Current strategies to improve patient medication adherence
Patient adherence has been a top priority in healthcare for quite some time. Strategies to improve medication adherence currently include, but are not limited to:
- Personalised interventions – these include face-to-face counselling and Cognitive Behavioural Therapy (CBT) to establish reasons for non-adherence.
- Adherence packs for prescription medicines – these were first introduced in the UK in the 1990s, and an estimated one million patients benefit from them as a means to delivering their personalised medication regimes. These packs organise multiple medications in an easy-to-follow format which allows patients, or their carers, to check what needs to be taken and when.
- Timed medication dispensers – these are particularly useful if forgetting to take medicine is a significant risk factor. They have a built-in timer that beeps to remind the person to take their medication. Using a timed dispenser can be useful if someone needs to take medication several times a day.

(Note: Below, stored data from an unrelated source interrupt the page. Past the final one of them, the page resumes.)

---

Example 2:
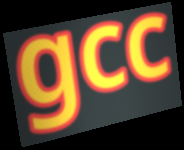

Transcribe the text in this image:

gcc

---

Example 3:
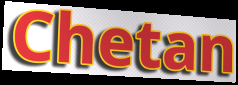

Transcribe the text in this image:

Chetan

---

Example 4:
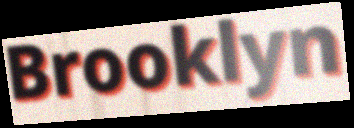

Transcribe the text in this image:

Brooklyn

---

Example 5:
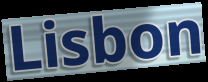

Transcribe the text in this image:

Lisbon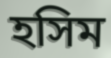
হসিমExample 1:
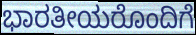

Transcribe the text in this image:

ಭಾರತೀಯರೊಂದಿಗೆ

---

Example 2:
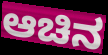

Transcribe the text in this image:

ಆಚಿನ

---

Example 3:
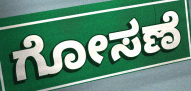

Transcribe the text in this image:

ಗೋಸಣೆ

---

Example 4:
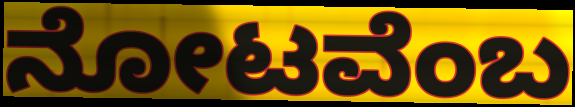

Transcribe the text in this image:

ನೋಟವೆಂಬ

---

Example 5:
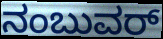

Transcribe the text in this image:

ನಂಬುವರ್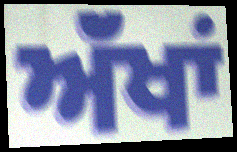
ਅੱਂਖਾਂ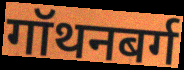
गॉथनबर्गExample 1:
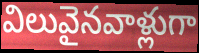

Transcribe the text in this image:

విలువైనవాళ్లుగా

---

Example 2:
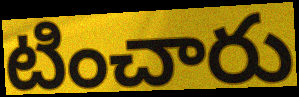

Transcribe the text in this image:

టించారు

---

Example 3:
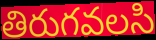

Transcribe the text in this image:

తిరుగవలసి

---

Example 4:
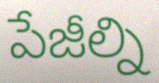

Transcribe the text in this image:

పేజీల్ని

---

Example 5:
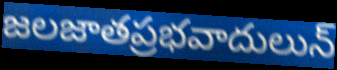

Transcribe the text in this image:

జలజాతప్రభవాదులున్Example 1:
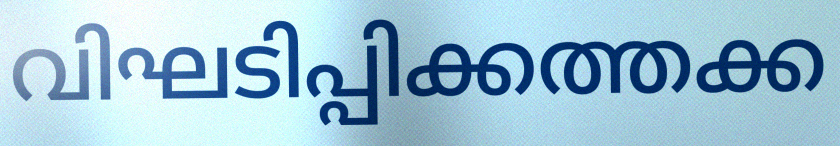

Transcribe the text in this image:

വിഘടിപ്പിക്കത്തക്ക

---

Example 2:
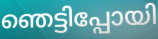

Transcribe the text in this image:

ഞെട്ടിപ്പോയി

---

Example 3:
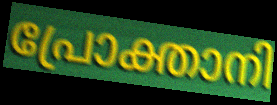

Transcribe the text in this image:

പ്രോക്താനി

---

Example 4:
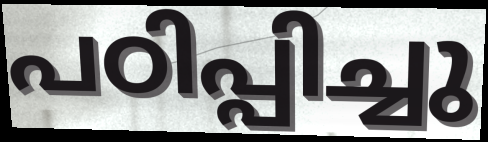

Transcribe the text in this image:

പഠിപ്പിച്ചു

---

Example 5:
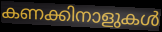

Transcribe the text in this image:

കണക്കിനാളുകൾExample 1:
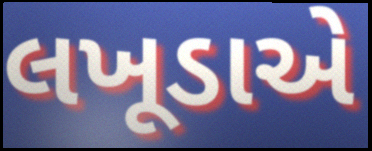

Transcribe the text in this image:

લખૂડાએ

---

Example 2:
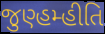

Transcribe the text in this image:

જુણ્હમ્હીતિ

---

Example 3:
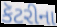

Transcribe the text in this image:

કૅટરીના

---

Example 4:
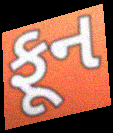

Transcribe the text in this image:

ફૂન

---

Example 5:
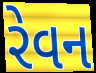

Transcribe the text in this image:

રેવન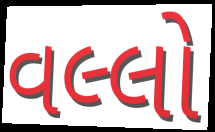
વલ્લોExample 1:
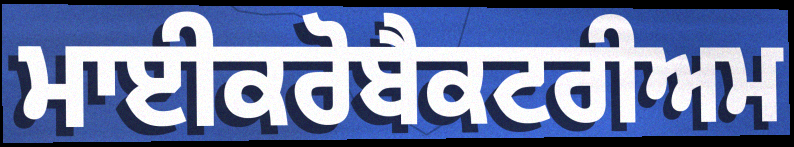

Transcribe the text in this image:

ਮਾਈਕਰੋਬੈਕਟਰੀਅਮ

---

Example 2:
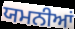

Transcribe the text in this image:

ਯਮਨੀਆਂ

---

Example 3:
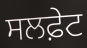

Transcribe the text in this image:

ਸਲਫ਼ੇਟ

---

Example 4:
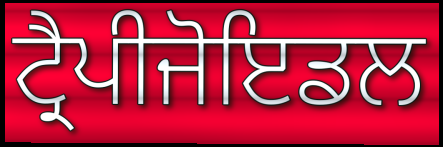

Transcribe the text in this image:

ਟ੍ਰੈਪੀਜੋਇਡਲ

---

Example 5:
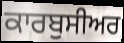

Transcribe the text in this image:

ਕਾਰਬੁਸੀਅਰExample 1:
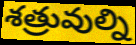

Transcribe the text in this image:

శత్రువుల్ని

- Intelligent or SMART medication packs – these are able to record the doses being taken and if they identify that a dose has been missed, they can notify the patient, carers or healthcare provider. Smart medication adherence products (MAPs) include smart pills, pill bottles, medication organisers, and blister packaging that contain radio frequency identification (RFID) technology and track real-time medication intake. Embracing smart MAPs enables healthcare professionals to monitor patients remotely and respond to maintain or improve medication adherence.

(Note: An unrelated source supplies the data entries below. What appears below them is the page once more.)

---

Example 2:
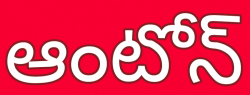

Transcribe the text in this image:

ఆంటోన్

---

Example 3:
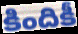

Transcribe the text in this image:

కిందికీ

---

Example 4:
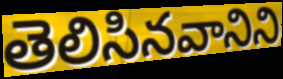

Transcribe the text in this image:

తెలిసినవానిని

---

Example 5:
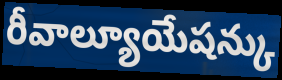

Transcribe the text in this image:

రీవాల్యూయేషన్కు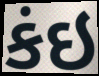
કંઇ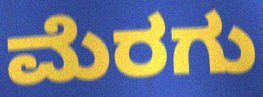
ಮೆರಗು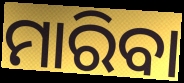
ମାରିବା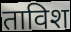
ताविशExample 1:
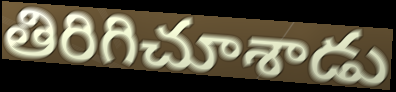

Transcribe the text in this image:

తిరిగిచూశాడు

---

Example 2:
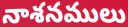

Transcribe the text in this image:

నాశనములు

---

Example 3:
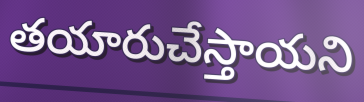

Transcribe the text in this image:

తయారుచేస్తాయని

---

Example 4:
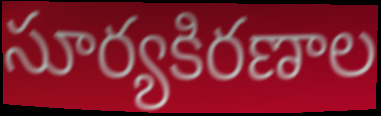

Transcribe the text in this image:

సూర్యకిరణాల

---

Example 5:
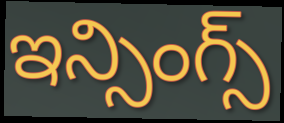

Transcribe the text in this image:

ఇన్సింగ్స్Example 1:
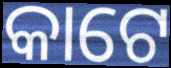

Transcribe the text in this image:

କାଟେ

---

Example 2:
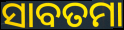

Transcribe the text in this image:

ସାବତମା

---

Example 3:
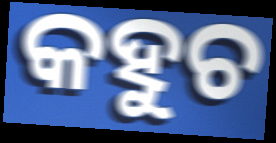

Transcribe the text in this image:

କହୁଚ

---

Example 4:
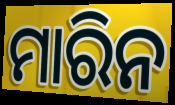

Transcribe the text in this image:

ମାରିନ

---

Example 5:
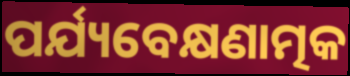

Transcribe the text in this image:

ପର୍ଯ୍ୟବେକ୍ଷଣାତ୍ମକ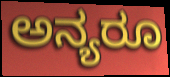
ಅನ್ಯರೂ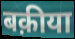
बक़ीया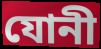
যোনী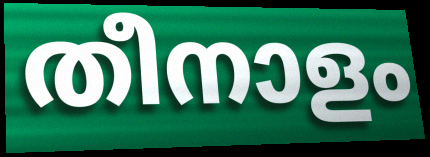
തീനാളംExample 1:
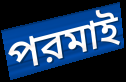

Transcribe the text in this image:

পরমাই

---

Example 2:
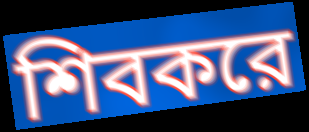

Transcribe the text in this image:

শিবকরে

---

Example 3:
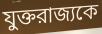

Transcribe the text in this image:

যুক্তরাজ্যকে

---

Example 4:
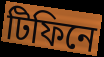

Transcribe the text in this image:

টিফিনে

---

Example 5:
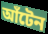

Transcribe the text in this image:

আঁটেনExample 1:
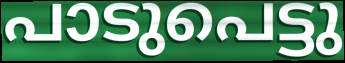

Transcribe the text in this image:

പാടുപെട്ടു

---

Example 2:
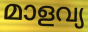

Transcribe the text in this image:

മാളവ്യ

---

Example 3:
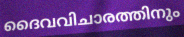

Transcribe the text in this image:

ദൈവവിചാരത്തിനും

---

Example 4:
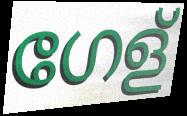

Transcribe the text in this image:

ഗേള്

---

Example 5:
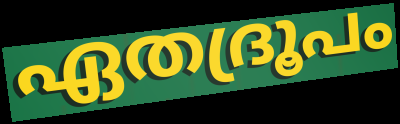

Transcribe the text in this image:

ഏതദ്രൂപം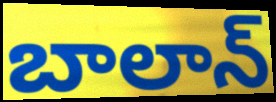
బాలాన్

- New technologies and innovations – the use of apps and digital technology for healthcare, and specifically for medication and therapy adherence, is a relatively recent development, but it is one that looks set to expand in the coming years. Reminder mobile apps help patients track their own medication intake, addressing memory issues and forgetfulness as barriers to adherence. Incorporating medication reminders onto smartphones has become a mainstay in healthcare, offering patients a convenient and affordable way to monitor their own medication adherence.
- Smart wearable devices (SWDs) – these feature built-in biosensors that allow real-time medication monitoring. SWDs go beyond simple medication reminders, incorporating self-reporting capabilities. Wearable devices ranging from smartwatches to patches have proven to be one of the more effective medication adherence strategies.

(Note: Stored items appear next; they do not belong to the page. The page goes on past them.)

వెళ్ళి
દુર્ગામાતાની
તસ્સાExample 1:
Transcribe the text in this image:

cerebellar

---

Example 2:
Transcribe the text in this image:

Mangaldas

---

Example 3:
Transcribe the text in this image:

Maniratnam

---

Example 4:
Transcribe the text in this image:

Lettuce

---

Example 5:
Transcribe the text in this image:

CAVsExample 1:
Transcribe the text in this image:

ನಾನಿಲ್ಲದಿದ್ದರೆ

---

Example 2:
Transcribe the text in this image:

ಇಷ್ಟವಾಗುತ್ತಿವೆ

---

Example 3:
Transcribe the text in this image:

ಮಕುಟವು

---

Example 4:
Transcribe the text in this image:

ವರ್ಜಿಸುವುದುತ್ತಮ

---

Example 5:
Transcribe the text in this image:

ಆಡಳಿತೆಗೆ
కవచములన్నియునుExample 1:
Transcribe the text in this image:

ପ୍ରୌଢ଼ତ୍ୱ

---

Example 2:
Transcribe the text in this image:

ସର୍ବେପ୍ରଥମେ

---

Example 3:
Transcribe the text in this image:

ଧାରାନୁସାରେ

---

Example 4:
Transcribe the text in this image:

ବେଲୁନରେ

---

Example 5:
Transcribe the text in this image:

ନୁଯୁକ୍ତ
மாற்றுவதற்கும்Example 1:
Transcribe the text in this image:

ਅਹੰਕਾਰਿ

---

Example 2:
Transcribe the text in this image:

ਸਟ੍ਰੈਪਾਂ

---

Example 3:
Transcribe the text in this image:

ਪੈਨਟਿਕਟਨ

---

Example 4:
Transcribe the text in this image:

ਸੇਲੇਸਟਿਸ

- Artificial intelligence (AI) – analytics and machine learning make data-driven predictions that enhance the effectiveness of patient support programmes. AI is used by pharmaceutical organisations worldwide to predict non-adherence, personalise engagement strategies, and maximise interventions for the best possible patient experience and outcomes. Healthcare organisations receive data-driven actionable recommendations for the optimal channel, messaging and timing for each patient. For example, some patients will benefit more from low-touch medication reminders via text message or mobile app, whereas others may require higher-touch methods, such as personal phone calls, to educate on the importance of medication adherence.
Medication adherence can have a tremendous impact on patients’ quality and length of life, their health outcomes, and the overall healthcare costs to providers such as the NHS. With AI evolving, healthcare providers can become more successful in their efforts to improve medication adherence through the development and use of digital health technologies, as the strategies used can be personalised for individual patients and be as patient-centric as possible to achieve positive results.